Latest update November 26th, 2024 1:00 AM
Jun 14, 2015 News
Given his analysis of the economy and its revenue earners, local economist Dr. Clive Thomas believes
that while the rice market may be booming at this point, certain factors affecting it, leaves the industry poised for a dispiriting future. He believes that it could very well be on the brink of a collapse.
In his recent writings, Dr. Thomas opined that while the sugar commodity life cycle for Guyana is in long-term decline, rice has been in a marked upswing. Contrarily, he said, “The ticking time-bomb that rice is perched” on is due to three factors. He listed these to be explosive growth of output, increasing difficulty in finding lucrative markets and the level of unit production costs.
The economist noted that rice output has grown explosively in the 2010s; rising by more than 100,000 tonnes annually since 2012. He said that much of this expansion has been fuelled by Government support to both supply (production) and demand (finding lucrative markets).
He said, “As is common knowledge, the Venezuelan market is at great risk generating a potential demand/ supply market imbalance. This imbalance risks a collapse of rice and paddy prices later this year, thereby impairing livelihoods, in contrast to what prevailed in the first half of the 2010s.”
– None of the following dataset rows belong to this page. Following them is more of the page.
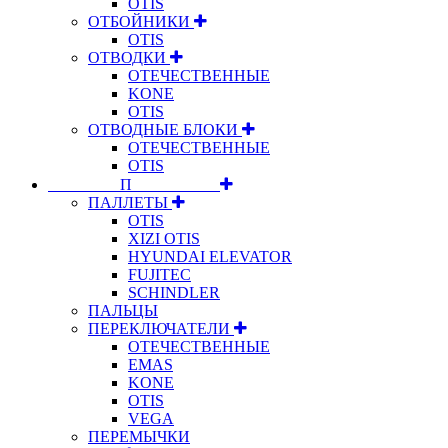
OTIS
ОТБОЙНИКИ
OTIS
ОТВОДКИ
ОТЕЧЕСТВЕННЫЕ
KONE
OTIS
ОТВОДНЫЕ БЛОКИ
ОТЕЧЕСТВЕННЫЕ
OTIS
⠀⠀⠀⠀⠀⠀П⠀⠀⠀⠀⠀⠀⠀
ПАЛЛЕТЫ
OTIS
XIZI OTIS
HYUNDAI ELEVATOR
FUJITEC
SCHINDLER
ПАЛЬЦЫ
ПЕРЕКЛЮЧАТЕЛИ
ОТЕЧЕСТВЕННЫЕ
EMAS
KONE
OTIS
VEGA
ПЕРЕМЫЧКИ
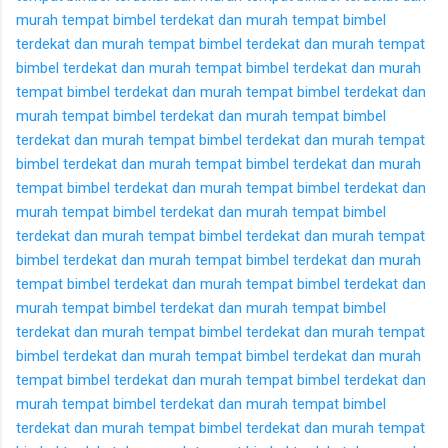
murah
tempat bimbel terdekat dan murah
tempat bimbel
terdekat dan murah
tempat bimbel terdekat dan murah
tempat
bimbel terdekat dan murah
tempat bimbel terdekat dan murah
tempat bimbel terdekat dan murah
tempat bimbel terdekat dan
murah
tempat bimbel terdekat dan murah
tempat bimbel
terdekat dan murah
tempat bimbel terdekat dan murah
tempat
bimbel terdekat dan murah
tempat bimbel terdekat dan murah
tempat bimbel terdekat dan murah
tempat bimbel terdekat dan
murah
tempat bimbel terdekat dan murah
tempat bimbel
terdekat dan murah
tempat bimbel terdekat dan murah
tempat
bimbel terdekat dan murah
tempat bimbel terdekat dan murah
tempat bimbel terdekat dan murah
tempat bimbel terdekat dan
murah
tempat bimbel terdekat dan murah
tempat bimbel
terdekat dan murah
tempat bimbel terdekat dan murah
tempat
bimbel terdekat dan murah
tempat bimbel terdekat dan murah
tempat bimbel terdekat dan murah
tempat bimbel terdekat dan
murah
tempat bimbel terdekat dan murah
tempat bimbel
terdekat dan murah
tempat bimbel terdekat dan murah
tempat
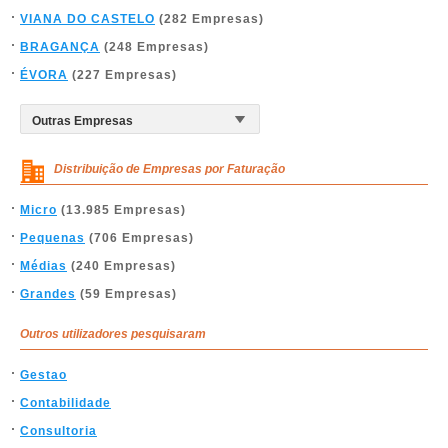
VIANA DO CASTELO
(282 Empresas)
BRAGANÇA
(248 Empresas)
ÉVORA
(227 Empresas)
Distribuição de Empresas por Faturação
Micro
(13.985 Empresas)
Pequenas
(706 Empresas)
Médias
(240 Empresas)
Grandes
(59 Empresas)
Outros utilizadores pesquisaram
Gestao
Contabilidade
Consultoria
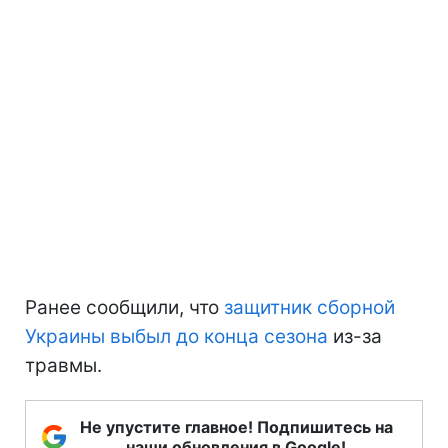
Ранее сообщили, что
защитник сборной
Украины выбыл до конца сезона
из-за
травмы.
Не упустите главное! Подпишитесь на
наши обновления в Google!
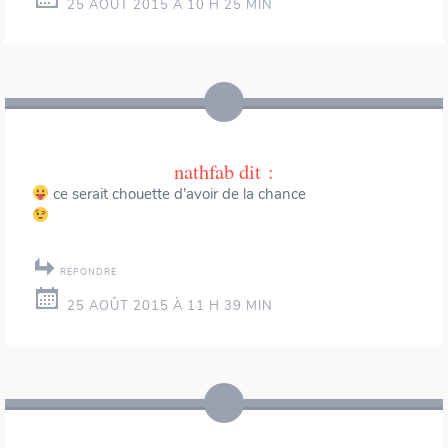
25 AOÛT 2015 À 10 H 25 MIN
nathfab
dit :
ce serait chouette d’avoir de la chance
RÉPONDRE
25 AOÛT 2015 À 11 H 39 MIN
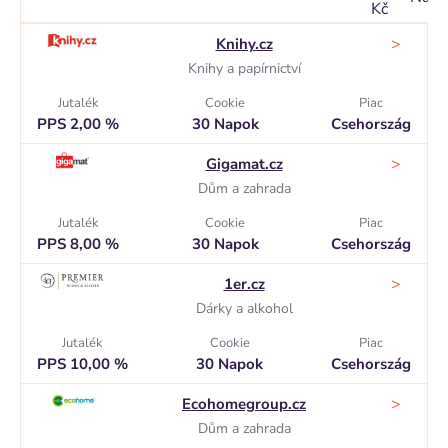
Kč
>
Knihy.cz
Knihy a papírnictví
Jutalék
Cookie
Piac
PPS 2,00 %
30 Napok
Csehország
>
Gigamat.cz
Dům a zahrada
Jutalék
Cookie
Piac
PPS 8,00 %
30 Napok
Csehország
>
1er.cz
Dárky a alkohol
Jutalék
Cookie
Piac
PPS 10,00 %
30 Napok
Csehország
>
Ecohomegroup.cz
Dům a zahrada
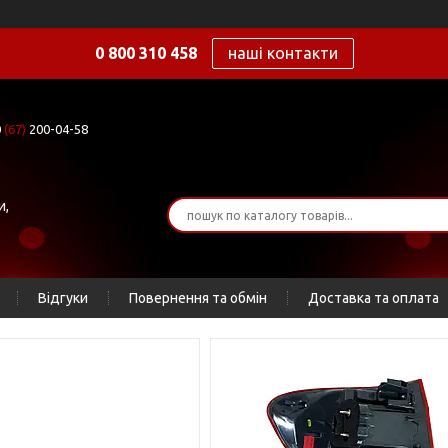
0 800 310 458
наші контакти
0
(67)
200-04-58
и,
Відгуки
Повернення та обмін
Доставка та оплата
In an interview with Kaieteur News last week, the economist opined that should Guyana fail to deal with the aforementioned factors with great haste, then the sustainability of the rice industry could prove to give the new government, a similar kind of hell it is facing in trying to nurse the ailing sugar industry back to good health.
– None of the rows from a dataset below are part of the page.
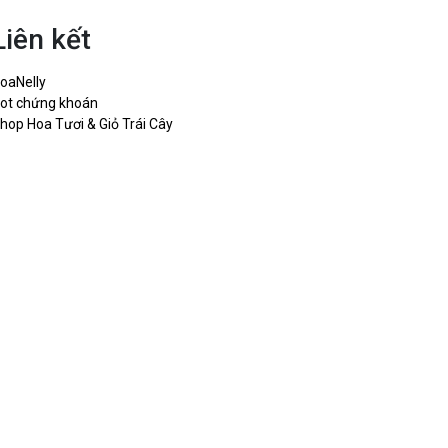
Liên kết
oaNelly
ot chứng khoán
hop Hoa Tươi & Giỏ Trái Cây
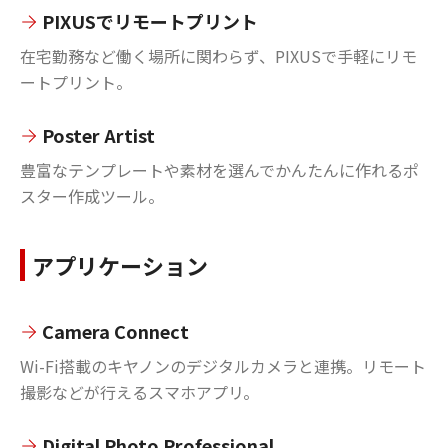
PIXUSでリモートプリント
在宅勤務など働く場所に関わらず、PIXUSで手軽にリモ
ートプリント。
Poster Artist
豊富なテンプレートや素材を選んでかんたんに作れるポ
スター作成ツール。
アプリケーション
Camera Connect
Wi-Fi搭載のキヤノンのデジタルカメラと連携。リモート
撮影などが行えるスマホアプリ。
Digital Photo Professional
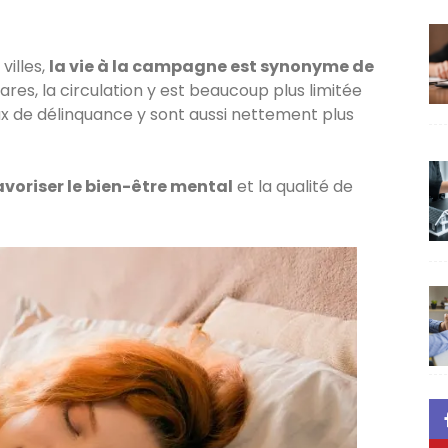
villes,
la vie à la campagne est synonyme de
res, la circulation y est beaucoup plus limitée
 taux de délinquance y sont aussi nettement plus
avoriser le bien-être mental
et la qualité de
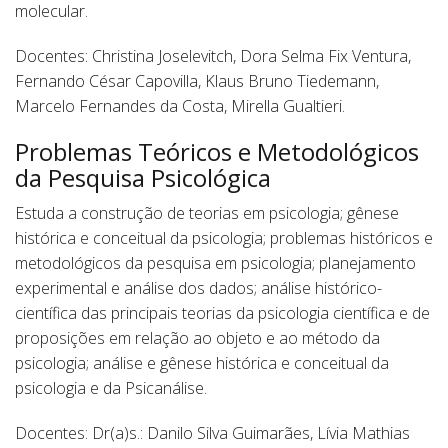
molecular.
Docentes: Christina Joselevitch, Dora Selma Fix Ventura,
Fernando César Capovilla, Klaus Bruno Tiedemann,
Marcelo Fernandes da Costa, Mirella Gualtieri.
Problemas Teóricos e Metodológicos
da Pesquisa Psicológica
Estuda a construção de teorias em psicologia; gênese
histórica e conceitual da psicologia; problemas históricos e
metodológicos da pesquisa em psicologia; planejamento
experimental e análise dos dados; análise histórico-
científica das principais teorias da psicologia científica e de
proposições em relação ao objeto e ao método da
psicologia; análise e gênese histórica e conceitual da
psicologia e da Psicanálise.
Docentes: Dr(a)s.: Danilo Silva Guimarães, Lívia Mathias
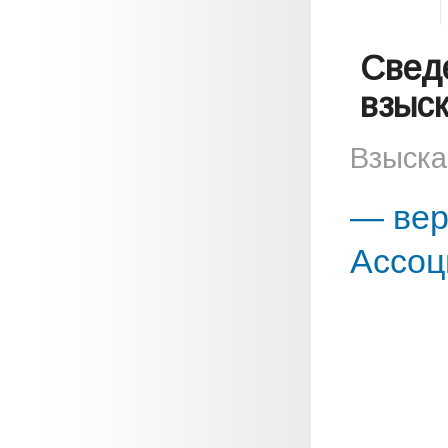
Свед
взыс
Взыска
— вер
Ассоц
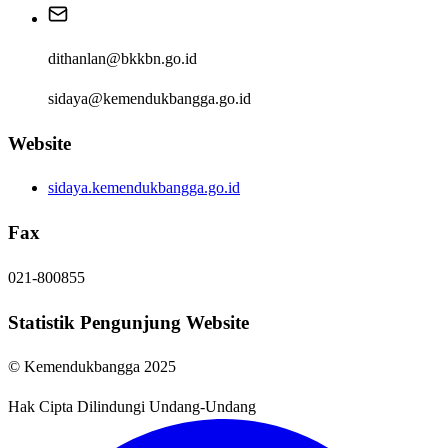
dithanlan@bkkbn.go.id
sidaya@kemendukbangga.go.id
Website
sidaya.kemendukbangga.go.id
Fax
021-800855
Statistik Pengunjung Website
© Kemendukbangga 2025
Hak Cipta Dilindungi Undang-Undang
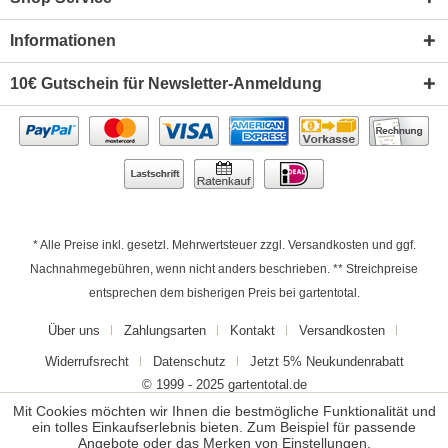
Informationen
10€ Gutschein für Newsletter-Anmeldung
* Alle Preise inkl. gesetzl. Mehrwertsteuer zzgl.
Versandkosten
und ggf.
Nachnahmegebühren, wenn nicht anders beschrieben. ** Streichpreise
entsprechen dem bisherigen Preis bei gartentotal.
Über uns
Zahlungsarten
Kontakt
Versandkosten
Widerrufsrecht
Datenschutz
Jetzt 5% Neukundenrabatt
© 1999 - 2025 gartentotal.de
Mit Cookies möchten wir Ihnen die bestmögliche Funktionalität und
ein tolles Einkaufserlebnis bieten. Zum Beispiel für passende
Angebote oder das Merken von Einstellungen.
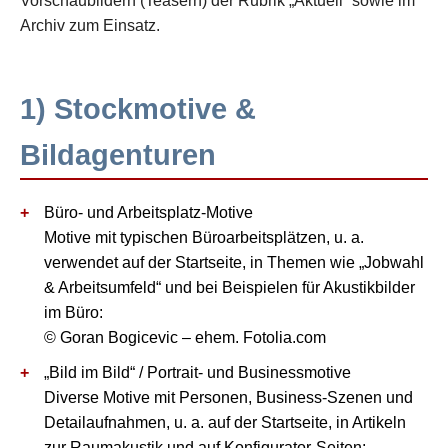
Vorschaubildern (Teasern) der Rubrik „Aktuell“ sowie im
Archiv zum Einsatz.
1) Stockmotive &
Bildagenturen
Büro- und Arbeitsplatz-Motive
Motive mit typischen Büroarbeitsplätzen, u. a.
verwendet auf der Startseite, in Themen wie „Jobwahl
& Arbeitsumfeld“ und bei Beispielen für Akustikbilder
im Büro:
© Goran Bogicevic – ehem. Fotolia.com
„Bild im Bild“ / Portrait- und Businessmotive
Diverse Motive mit Personen, Business-Szenen und
Detailaufnahmen, u. a. auf der Startseite, in Artikeln
zur Raumakustik und auf Konfigurator-Seiten:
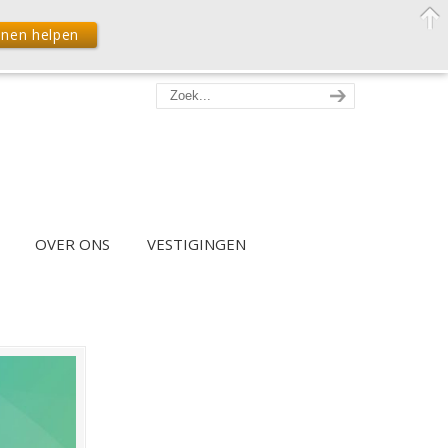
nnen helpen
OVER ONS
VESTIGINGEN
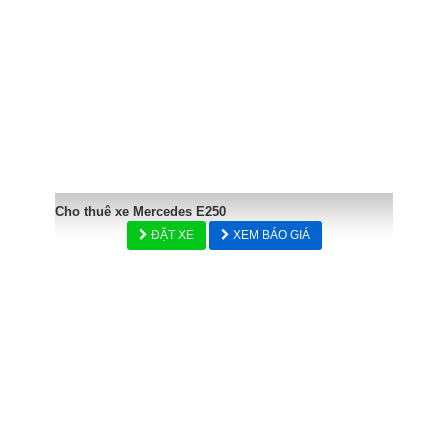
Cho thuê xe Mercedes E250
ĐẶT XE
XEM BÁO GIÁ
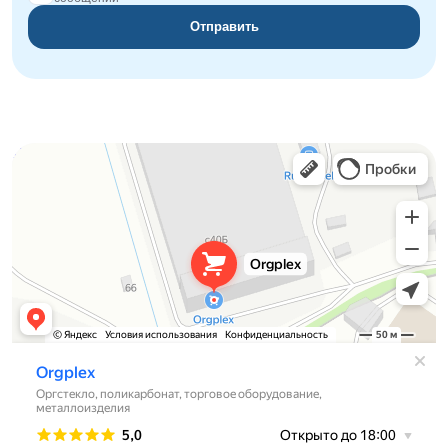
Отправить
Orgplex
Оргстекло, поликарбонат в Лыткарине
Торговое оборудование в Лыткарине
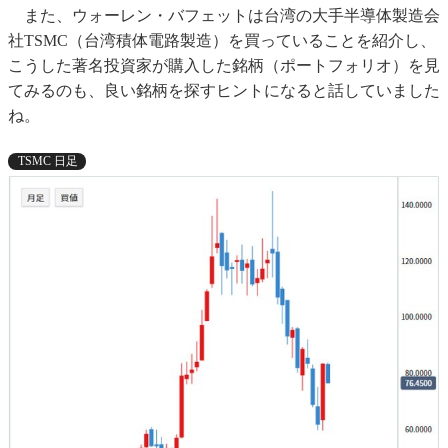
また、ウォーレン・バフェットは台湾の大手半導体製造会
社TSMC（台湾積体電路製造）を買っていることを紹介し、
こうした著名投資家が購入した銘柄（ポートフォリオ）を見
てみるのも、良い銘柄を探すヒントになると話していました
ね。
TSMC 日足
Turning his attention to “the ticking economic time-bomb on which the Guyana Sugar Corporation (GuySuCo) is perched”, Dr. Thomas said that whether this is “politically triggered” with or without malice, its underlying dynamics plainly indicates an explosion in the not- too- distant future.
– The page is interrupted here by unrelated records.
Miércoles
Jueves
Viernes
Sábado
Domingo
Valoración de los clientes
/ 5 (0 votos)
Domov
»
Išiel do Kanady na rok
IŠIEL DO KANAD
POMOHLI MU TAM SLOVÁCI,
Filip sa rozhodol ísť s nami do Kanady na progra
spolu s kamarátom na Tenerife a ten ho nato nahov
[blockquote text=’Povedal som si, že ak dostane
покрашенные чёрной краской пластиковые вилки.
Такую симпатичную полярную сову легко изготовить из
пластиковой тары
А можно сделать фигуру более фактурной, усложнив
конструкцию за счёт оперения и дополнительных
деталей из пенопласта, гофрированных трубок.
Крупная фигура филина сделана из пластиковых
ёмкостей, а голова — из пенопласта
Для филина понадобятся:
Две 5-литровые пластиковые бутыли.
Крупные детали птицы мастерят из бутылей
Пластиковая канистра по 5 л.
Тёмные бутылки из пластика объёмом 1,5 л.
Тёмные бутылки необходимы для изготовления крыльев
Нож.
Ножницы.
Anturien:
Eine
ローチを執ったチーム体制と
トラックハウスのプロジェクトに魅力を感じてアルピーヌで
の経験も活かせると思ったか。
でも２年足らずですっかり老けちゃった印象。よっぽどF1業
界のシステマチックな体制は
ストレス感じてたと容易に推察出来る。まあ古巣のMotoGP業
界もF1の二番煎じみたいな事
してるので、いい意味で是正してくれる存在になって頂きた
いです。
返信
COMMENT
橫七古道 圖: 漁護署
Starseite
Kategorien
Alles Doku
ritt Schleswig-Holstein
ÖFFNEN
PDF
He reminded that in his previous columns, he restated his long-held conviction that, at this stage of the long-term sugar commodity life-cycle in Guyana: “the industry had passed its tipping-point; thereby dashing hopes of an orderly reform and reconstruction”.
The economist said that GuySuCo has been producing over recent years, if not decades, less and less sugar at greater and greater unit and total costs; while its unit sale price has been declining. He said that the logic of such a sequence is that GuySuCo has reached a point of no return.
Going forward, Dr. Thomas opined that the entity can remain open over the short to medium-term in only one of two possible ways.
“These are either through the provision of regular direct official bailouts and/or increasing borrowings and indebtedness, based on government guarantees. Clearly neither of these is sustainable, given GuySuCo’s present indebtedness, which already exceeds $90 billion and is projected to remain at this level through 2017,” he added.
He said that based on available data on the sugar company, only a distressing picture of the state-of affairs of the company becomes very clear.
The economist said, “Thus, in recent years, sugar output has been at its worst levels in four decades. It produced on average 320,000 tonnes of raw sugar back in the late 1960s to early 1970s with fewer assets.”
Dr. Thomas added, “Moreover, its present day unit production cost, at US0.40 per lb in 2013, has been rising, even though GuySuCo had projected in its Strategic Plan 2013-17, a decline from this year.”
He said that indeed, unit cost has been frequently about three times the world price of raw sugar. The economist said that not surprisingly therefore, net profit before tax has been negative through 2014, even though GuySuCo had, in its Plan, projected a return to profitability this year. He said that this is obviously impossible.